Thoughts and feelings on the first day at the MA Conference 2019, Namrata Sarmah, Assam State Museum, Guwahati, India, ITP 2018
Overlooking the narrow English channel, Brighton has been a historical crossroad. For centuries, people, artefacts and ideas travelling from continental Europe to Britain and vice versa, have stopped by its coastlines. Hence, it is quite appropriate that the city hosted Europe’s biggest heritage event of the year. Museum and heritage professionals from across the world descended on Brighton for this year’s Museums Association Conference. The breezy, maritime weather of the city provided the perfect backdrop to envisage strategies for unleashing the transformative potentials of museums by placing them at the heart of communities.
Our world in the new millennium is plagued by drastic political shifts, demographic crises, growing inequalities, a rise of prejudice and emerging concerns about climate change. The only fruitful way forward appears to be an advocacy for holistic, sustainable, ethical and egalitarian communities. And the museum sector, as facilitator of dialogues between the past and present, can provide crucial interventions for a saner, secure future. With such an ambition, the conference played host to delegates of numerous backgrounds and nationalities, brainstorming and pulling their resources for a more ethical, sustainable and inclusive heritage management culture.
The first day began with a keynote address by Sharon Heal, Director of the Museums Association. She emphasised on building lateral solidarity with numerous strands of ethical activism about climate change. She also stressed upon museums as compassionate institutions with the potential to change lives. While engaging with the human factor the museums must focus on the lived experiences rather than on impersonal statistics, she added. Hedadd Fychan, Head of Policy and Public Affairs reiterated this issue of personal connection and compassion by emphasizing that ‘museums are not neutral’, and one must embrace this fact. Due to this, the museums must be innovative in their approach to sponsorships and self-sustainability, she added.
With the growing concerns for ethical and personal issues in professional contexts, the first day of the conference witnessed a well-attended panel on situating the #metoo movement in the museum sector. Participating in the panel, Adele Patrick, Clare Gunnaway and Irene Aristizabal focused on the importance of acknowledging the role of feminism, and fair practices for a safe and inclusive workplace. The days ended on a jolly note with a conference party at the Royal Pavilion in Brighton.

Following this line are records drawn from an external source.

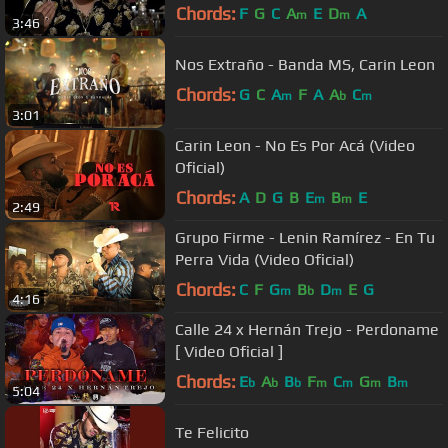
Chords:
F
G
C
A
E
D
A
m
m
3:46
Nos Extraño - Banda MS, Carin Leon
Chords:
G
C
A
F
A
A
C
m
b
m
3:01
Carin Leon - No Es Por Acá (Video
Oficial)
Chords:
A
D
G
B
E
B
E
m
m
2:49
Grupo Firme - Lenin Ramírez - En Tu
Perra Vida (Video Oficial)
Chords:
C
F
G
B
D
E
G
m
b
m
4:16
Calle 24 x Hernán Trejo - Perdoname
[ Video Oficial ]
Chords:
E
A
B
F
C
G
B
b
b
b
m
m
m
m
5:04
Te Felicito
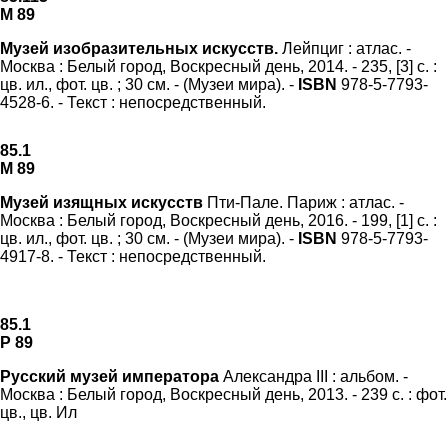
М 89
Музей изобразительных искусств.
Лейпциг : атлас. -
Москва : Белый город, Воскресный день, 2014. - 235, [3] с. :
цв. ил., фот. цв. ; 30 см. - (Музеи мира). -
ISBN
978-5-7793-
4528-6. - Текст : непосредственный.
85.1
М 89
Музей изящных искусств
Пти-Пале. Париж : атлас. -
Москва : Белый город, Воскресный день, 2016. - 199, [1] с. :
цв. ил., фот. цв. ; 30 см. - (Музеи мира). -
ISBN
978-5-7793-
4917-8. - Текст : непосредственный.
85.1
Р 89
Русский музей императора
Александра III : альбом. -
Москва : Белый город, Воскресный день, 2013. - 239 с. : фот.
цв., цв. Ил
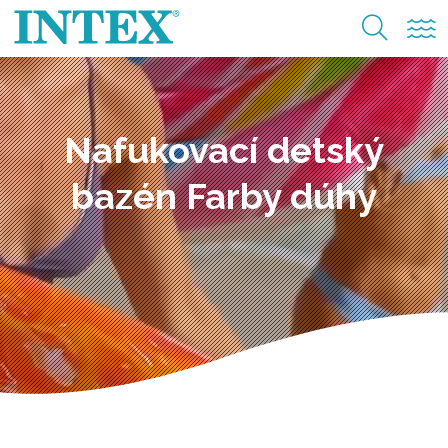
Nafukovací detský
bazén Farby dúhy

To sum up, the conference has been able to bring together different voices of different professionals in the museum sector on equal footing at the same pedestal. The events of the first day engendered an overwhelmingly positive atmosphere to discuss and deliberate upon an ethical, sustainable and inclusive future for museums. A future hopefully enabled to response effectively to rapidly changing economic, political and environmental realities. I would take this opportunity to thank ITP Team Claire and Anna for having us here in this conference.